Amor fosse música

O menino acordou feliz sem razão alguma. Pulou da cama bem cedo, mas preferiu ficar quieto por alguns minutos, protegido pelo silêncio do quarto, escutando os sons que vinham da cozinha, onde a mãe parecia reger uma orquestra de ruídos. Se prestasse bastante atenção na sinfonia, conseguiria até distinguir os naipes.

Panelas e acessórios de limpeza, regidos pela batuta da maestrina, soavam a cordas, madeiras, metais e percussões que, límpidos, compunham uma peça musical única. Era assim que a mãe marcava o tempo, determinando o ritmo da casa, impondo a entrada e o corte dos instrumentos, estabelecendo o compasso da infância.

No futuro, talvez viver viesse a ser tão complexo quanto executar a Sonata para piano em si menor de Franz Litsz, mas, naquela época, assemelhava-se a tocar ao piano a Sonata Facile, a peça para principiantes composta por Mozart. “Difícil para adultos, muito fácil para crianças”, como definira o músico Arthur Schnabel.

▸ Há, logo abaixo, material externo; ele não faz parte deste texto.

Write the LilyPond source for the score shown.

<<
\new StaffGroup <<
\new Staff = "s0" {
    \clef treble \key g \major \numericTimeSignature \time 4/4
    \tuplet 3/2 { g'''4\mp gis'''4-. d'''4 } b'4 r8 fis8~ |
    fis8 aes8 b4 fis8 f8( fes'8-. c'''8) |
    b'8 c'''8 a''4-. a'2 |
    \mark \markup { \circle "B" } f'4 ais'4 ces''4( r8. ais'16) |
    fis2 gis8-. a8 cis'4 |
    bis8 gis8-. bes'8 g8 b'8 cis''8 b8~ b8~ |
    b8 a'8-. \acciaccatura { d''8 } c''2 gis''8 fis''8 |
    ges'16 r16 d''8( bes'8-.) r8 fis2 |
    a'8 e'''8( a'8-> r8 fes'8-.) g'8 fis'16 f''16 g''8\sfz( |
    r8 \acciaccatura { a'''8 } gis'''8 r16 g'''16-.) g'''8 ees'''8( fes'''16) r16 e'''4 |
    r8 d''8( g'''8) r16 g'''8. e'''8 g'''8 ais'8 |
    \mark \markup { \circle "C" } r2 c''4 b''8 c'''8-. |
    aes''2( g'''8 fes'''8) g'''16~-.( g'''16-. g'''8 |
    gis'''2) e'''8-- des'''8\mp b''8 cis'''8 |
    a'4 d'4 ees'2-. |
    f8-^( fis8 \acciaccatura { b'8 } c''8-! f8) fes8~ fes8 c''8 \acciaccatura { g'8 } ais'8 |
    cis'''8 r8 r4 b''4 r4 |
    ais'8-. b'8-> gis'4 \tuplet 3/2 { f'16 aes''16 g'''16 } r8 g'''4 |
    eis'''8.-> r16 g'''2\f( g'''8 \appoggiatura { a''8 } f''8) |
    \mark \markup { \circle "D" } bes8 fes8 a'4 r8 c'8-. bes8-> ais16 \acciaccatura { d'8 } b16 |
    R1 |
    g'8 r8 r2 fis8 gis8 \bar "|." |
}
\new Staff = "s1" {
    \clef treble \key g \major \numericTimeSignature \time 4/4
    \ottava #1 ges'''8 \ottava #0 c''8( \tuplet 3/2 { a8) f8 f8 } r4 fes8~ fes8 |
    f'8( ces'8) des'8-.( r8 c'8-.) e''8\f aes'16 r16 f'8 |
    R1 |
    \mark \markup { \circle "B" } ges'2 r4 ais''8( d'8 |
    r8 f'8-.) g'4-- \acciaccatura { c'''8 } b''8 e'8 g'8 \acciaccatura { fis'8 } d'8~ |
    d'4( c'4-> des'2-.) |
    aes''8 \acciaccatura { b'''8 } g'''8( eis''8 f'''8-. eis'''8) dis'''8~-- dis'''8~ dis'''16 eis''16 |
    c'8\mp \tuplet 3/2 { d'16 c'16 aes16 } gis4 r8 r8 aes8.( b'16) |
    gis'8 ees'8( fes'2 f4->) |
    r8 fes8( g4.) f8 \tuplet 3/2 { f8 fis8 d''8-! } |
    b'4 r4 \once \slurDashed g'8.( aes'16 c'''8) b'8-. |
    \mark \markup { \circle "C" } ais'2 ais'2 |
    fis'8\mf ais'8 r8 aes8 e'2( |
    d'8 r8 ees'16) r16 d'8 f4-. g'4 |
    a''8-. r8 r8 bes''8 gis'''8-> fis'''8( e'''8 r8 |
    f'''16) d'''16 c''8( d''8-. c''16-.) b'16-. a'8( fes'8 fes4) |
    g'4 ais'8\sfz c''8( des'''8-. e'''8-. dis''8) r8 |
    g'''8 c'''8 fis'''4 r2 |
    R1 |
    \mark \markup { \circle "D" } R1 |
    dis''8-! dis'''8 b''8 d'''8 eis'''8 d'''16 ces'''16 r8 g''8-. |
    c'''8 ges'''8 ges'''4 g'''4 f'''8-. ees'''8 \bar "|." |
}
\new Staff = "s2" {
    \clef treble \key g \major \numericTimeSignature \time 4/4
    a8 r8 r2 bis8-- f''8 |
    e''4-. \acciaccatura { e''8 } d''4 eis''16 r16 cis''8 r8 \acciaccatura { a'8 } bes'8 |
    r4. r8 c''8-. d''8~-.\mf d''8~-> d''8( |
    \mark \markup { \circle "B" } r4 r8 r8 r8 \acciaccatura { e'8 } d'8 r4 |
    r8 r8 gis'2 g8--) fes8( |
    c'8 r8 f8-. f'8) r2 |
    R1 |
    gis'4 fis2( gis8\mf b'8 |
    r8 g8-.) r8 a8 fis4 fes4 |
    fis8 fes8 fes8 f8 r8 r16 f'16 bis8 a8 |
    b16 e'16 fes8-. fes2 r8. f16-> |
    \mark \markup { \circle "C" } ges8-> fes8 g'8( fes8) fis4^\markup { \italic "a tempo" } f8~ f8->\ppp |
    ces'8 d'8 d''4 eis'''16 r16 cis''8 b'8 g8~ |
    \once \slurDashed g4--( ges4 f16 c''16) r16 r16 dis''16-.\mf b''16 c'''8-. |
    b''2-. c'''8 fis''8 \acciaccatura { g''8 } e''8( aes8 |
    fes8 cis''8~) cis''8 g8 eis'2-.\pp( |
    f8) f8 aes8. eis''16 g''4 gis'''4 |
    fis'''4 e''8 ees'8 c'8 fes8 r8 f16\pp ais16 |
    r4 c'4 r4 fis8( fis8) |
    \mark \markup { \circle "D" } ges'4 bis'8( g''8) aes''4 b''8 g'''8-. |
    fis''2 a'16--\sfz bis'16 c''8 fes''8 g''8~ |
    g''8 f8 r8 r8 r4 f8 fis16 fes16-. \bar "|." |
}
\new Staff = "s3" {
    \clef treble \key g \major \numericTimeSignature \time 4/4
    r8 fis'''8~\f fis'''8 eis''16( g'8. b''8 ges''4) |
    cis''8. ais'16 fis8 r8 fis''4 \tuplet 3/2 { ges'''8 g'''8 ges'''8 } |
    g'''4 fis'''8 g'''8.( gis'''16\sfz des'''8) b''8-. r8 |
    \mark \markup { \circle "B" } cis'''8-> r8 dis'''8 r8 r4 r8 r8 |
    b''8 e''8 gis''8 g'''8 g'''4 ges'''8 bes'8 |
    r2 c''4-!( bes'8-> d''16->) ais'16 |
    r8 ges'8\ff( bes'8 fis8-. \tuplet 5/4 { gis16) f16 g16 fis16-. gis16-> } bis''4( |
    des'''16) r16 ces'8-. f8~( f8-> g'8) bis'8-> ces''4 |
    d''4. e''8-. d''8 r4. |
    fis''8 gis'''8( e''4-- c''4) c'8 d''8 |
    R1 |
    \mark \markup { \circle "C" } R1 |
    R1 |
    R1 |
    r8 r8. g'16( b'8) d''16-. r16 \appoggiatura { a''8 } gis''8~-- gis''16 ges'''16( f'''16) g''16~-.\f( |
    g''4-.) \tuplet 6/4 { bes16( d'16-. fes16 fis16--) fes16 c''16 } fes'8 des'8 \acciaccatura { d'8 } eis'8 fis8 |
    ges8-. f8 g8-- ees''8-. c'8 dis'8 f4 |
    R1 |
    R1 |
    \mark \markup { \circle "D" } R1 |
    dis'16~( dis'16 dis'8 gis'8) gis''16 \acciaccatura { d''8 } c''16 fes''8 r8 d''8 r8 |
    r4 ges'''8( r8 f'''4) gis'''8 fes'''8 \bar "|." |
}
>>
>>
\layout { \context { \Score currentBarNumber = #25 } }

Só bem mais tarde, entenderia as dificuldades enfrentadas pela mãe, ao executar os movimentos da grande música. Naquela manhã, enquanto ainda não se integrara ao allegro majestoso do cotidiano, que na rua se alargava em andamento leve e ligeiro, o menino buscava guardar em seus ouvidos o invenzio da maestrina.

Talvez, algum dia, fosse possível reconstituir de memória a partitura das manhãs, a partir dos sons banais que a mãe regia: tampas de alumínio, arrastar de sandálias, colheres revolvendo o fundo das xícaras, vassouras removendo vestígios de poeira nos cantos, água correndo, escorrendo no piso, nos pratos, sumindo nos ralos.

E as vozes familiares que, de súbito, se erguiam em diálogo breves, misturando-se ao ronronar suave de algum gato que, assim como o menino, despertava feliz para o mundo sem causa alguma. Ali, bem ali, naquele trecho, até que seria bom se o tempo fosse como o andante de uma sonata, nem muito rápido, nem muito lento.

Melhor ainda se houvesse um pouco de silêncio, antes que começasse o terceiro ato. Um quarto do qual se pudesse sair numa manhã qualquer de maio para aplaudir a orquestra, evocar sinfonias. E, então, o tema principal da existência se repetisse para sempre, imenso, por dentro, entre centenas de eventos secundários.